> _WHAT TO DO_:
a - In the forum thread about the heat lamp, what two reasons does Jesusfreak101 give for wanting to hold off on using one?
b - Write the next part of the forum thread about the heat lamp, beginning with the post that follows its last line.

> _DOCUMENT EXTRACT_:
■ ■ ■ ■
Should I put a heat lamp out there it's going to get down to 40-38


----------



## Amelie the Bee Keeper (Dec 24, 2018)

Jesusfreak101 said:


> Should I put a heat lamp out there it's going to get down to 40-38


I know that the night has passed but I still want to share my opinion. I would with the little ones. Just put in one corner so they can come and go as they please. They are also really cute!!


----------



## Jesusfreak101 (Dec 24, 2018)

I end up not putting it up last night but if it gets colder I will I want to avoid it until absolutely need because one they would become to depend on it and two I worry about fire. They end up doing just fine with mom and the onesies I hemmed for them. And I believe. Have to thank @Latestarter the advice to be right in the goo lol daisy as never really been thrilled with beIN handle however I can milk her now with out being on a stand or tied and touch her everywhere after her gave birth. She has turned out to be a excellent mother so far she cleans them cuddles plays with them and nurses them. She doing very well for her first time she made nesting area and tends to them she very docile with us with them as well so I thankful for that


----------



## Jesusfreak101 (Jan 9, 2019)
■ ■ ■ ■
> _DATASET CONTENT_:
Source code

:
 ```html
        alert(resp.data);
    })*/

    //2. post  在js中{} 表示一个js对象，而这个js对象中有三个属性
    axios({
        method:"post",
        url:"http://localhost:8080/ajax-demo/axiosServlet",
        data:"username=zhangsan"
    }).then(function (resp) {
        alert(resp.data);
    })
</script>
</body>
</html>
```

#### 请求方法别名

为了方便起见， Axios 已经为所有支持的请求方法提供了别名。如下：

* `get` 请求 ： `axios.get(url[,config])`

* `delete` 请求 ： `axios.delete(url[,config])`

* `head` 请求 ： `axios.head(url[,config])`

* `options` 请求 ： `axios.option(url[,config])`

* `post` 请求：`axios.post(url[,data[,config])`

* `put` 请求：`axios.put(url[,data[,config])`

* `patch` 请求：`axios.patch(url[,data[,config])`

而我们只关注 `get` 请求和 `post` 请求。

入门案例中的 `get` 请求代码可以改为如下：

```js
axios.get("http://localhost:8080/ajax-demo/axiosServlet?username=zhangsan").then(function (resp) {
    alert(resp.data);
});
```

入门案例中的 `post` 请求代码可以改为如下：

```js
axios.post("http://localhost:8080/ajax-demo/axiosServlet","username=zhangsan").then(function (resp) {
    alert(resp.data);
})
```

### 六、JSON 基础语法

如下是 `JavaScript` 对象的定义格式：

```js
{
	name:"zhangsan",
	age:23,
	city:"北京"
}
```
■ ■ ■ ■
> _YOUR RESPONSES_:
a - The animals would come to depend on it, and there is a risk of fire.

b -
Well Lilly seems like she about to give birth. I trimmed her lady bits and she had a long stringy goo it was clear discharge. So far her ligaments are still in place but her kids have dropped as well. So yay I figured she wouldnt go until the 20th but what do I know I am just human lol.


----------



## Latestarter (Jan 9, 2019)

I hope for her sake that you trimmed "AROUND" her lady bits and didn't actually trim them


----------



## Jesusfreak101 (Jan 9, 2019)

Lol yes around her tail and her legs and udder lol


----------



## Jesusfreak101 (Jan 10, 2019)

Here is Lilly this afternoon


  this is the goat who waited till I gave birth last year we see what she come up with this time lol


----------



## Jesusfreak101 (Jan 10, 2019)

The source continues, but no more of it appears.